[[ Supplied data open ]]

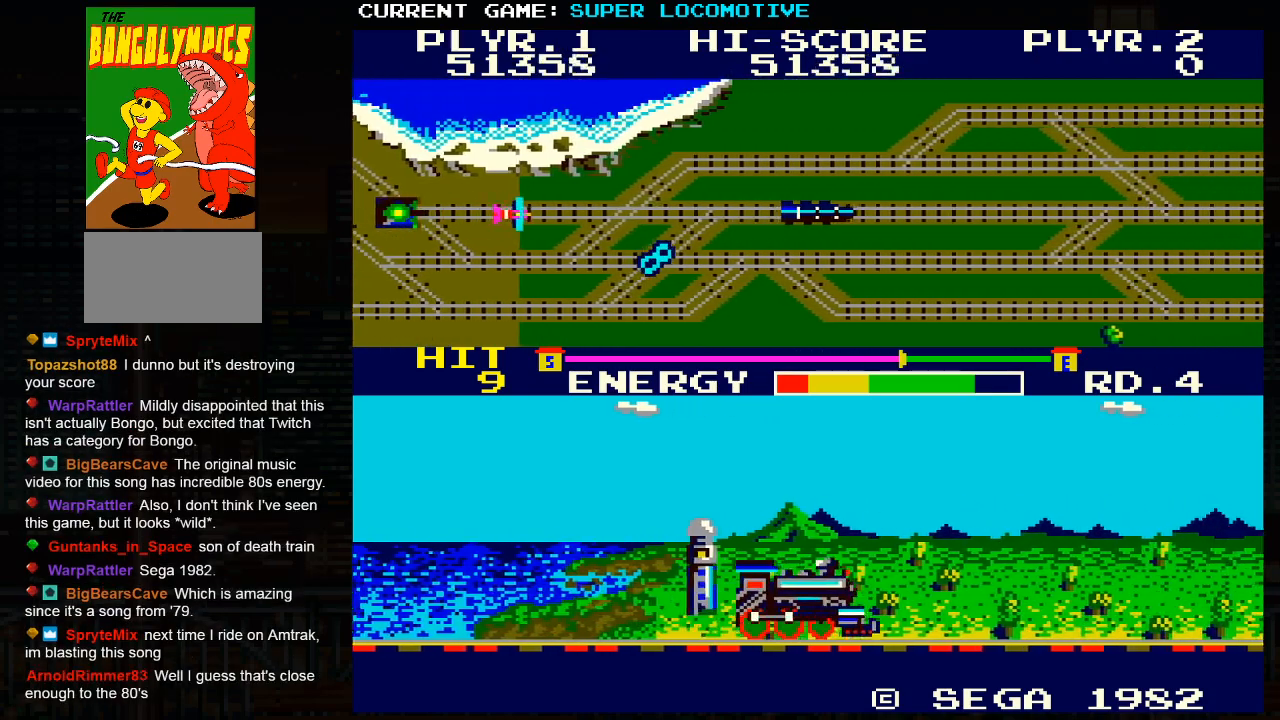
{"buttons": ["SQUARE"], "left_stick": "right", "events": [[250, "SQUARE", "down"]]}
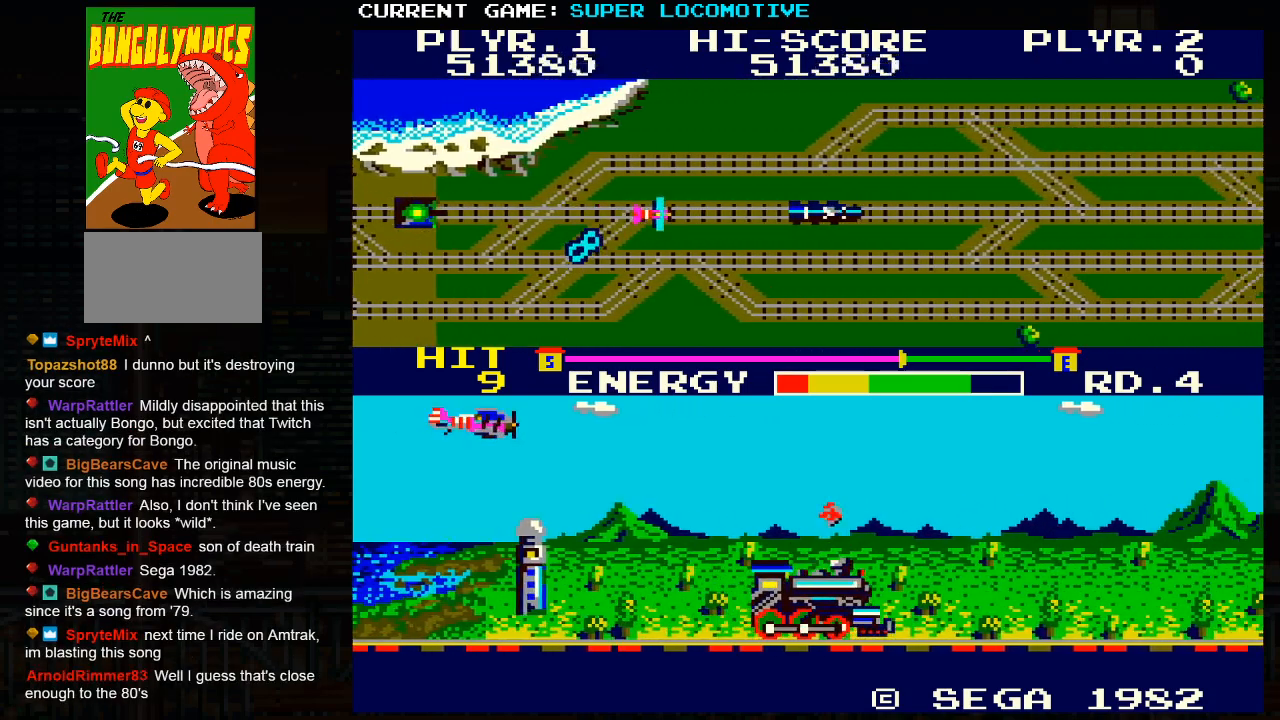
{"buttons": [], "left_stick": "right", "events": [[150, "SQUARE", "up"]]}
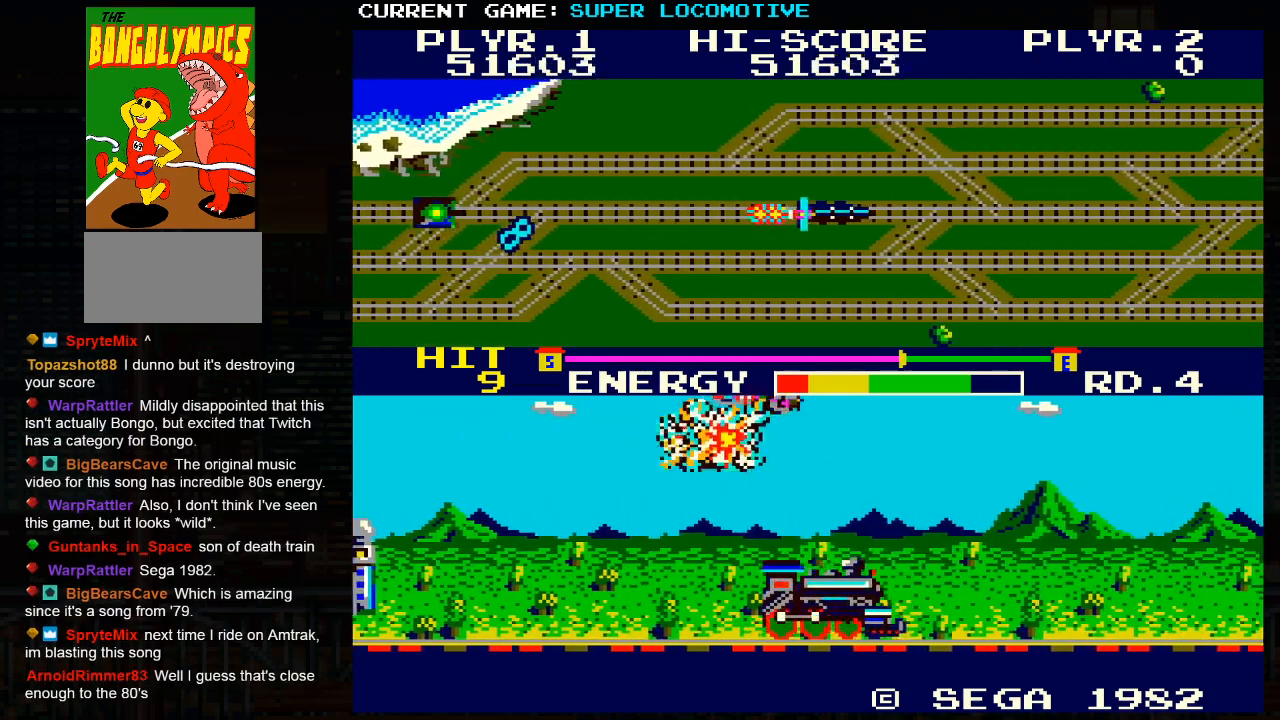
{"buttons": [], "left_stick": "center", "events": [[100, "SQUARE", "down"], [350, "SQUARE", "up"], [467, "left_stick", "center"]]}
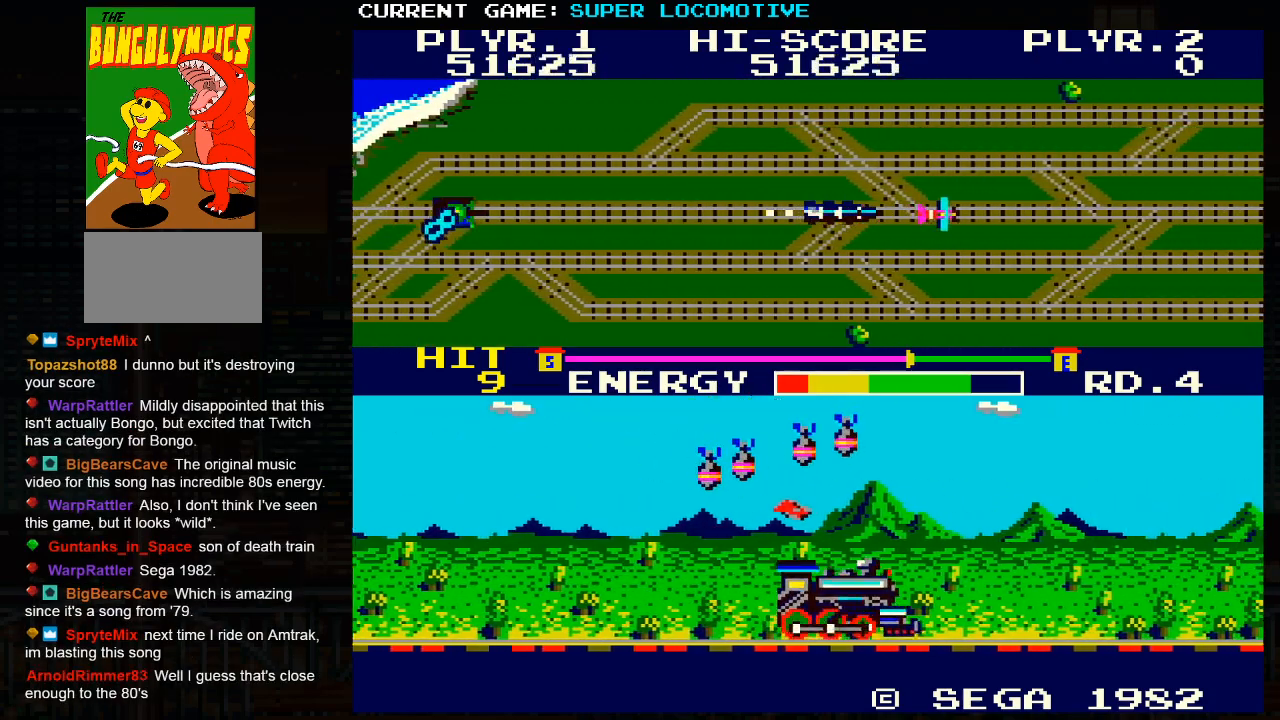
{"buttons": ["SQUARE"], "left_stick": "left", "events": [[167, "SQUARE", "down"], [233, "left_stick", "left"]]}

[[ Supplied data closed ]]

Task prompt
Your copy of the data above should match it exactly, apart from the images.

Response to this task
{"buttons": ["SQUARE"], "left_stick": "right", "events": [[250, "SQUARE", "down"]]}
{"buttons": [], "left_stick": "right", "events": [[150, "SQUARE", "up"]]}
{"buttons": [], "left_stick": "center", "events": [[100, "SQUARE", "down"], [350, "SQUARE", "up"], [467, "left_stick", "center"]]}
{"buttons": ["SQUARE"], "left_stick": "left", "events": [[167, "SQUARE", "down"], [233, "left_stick", "left"]]}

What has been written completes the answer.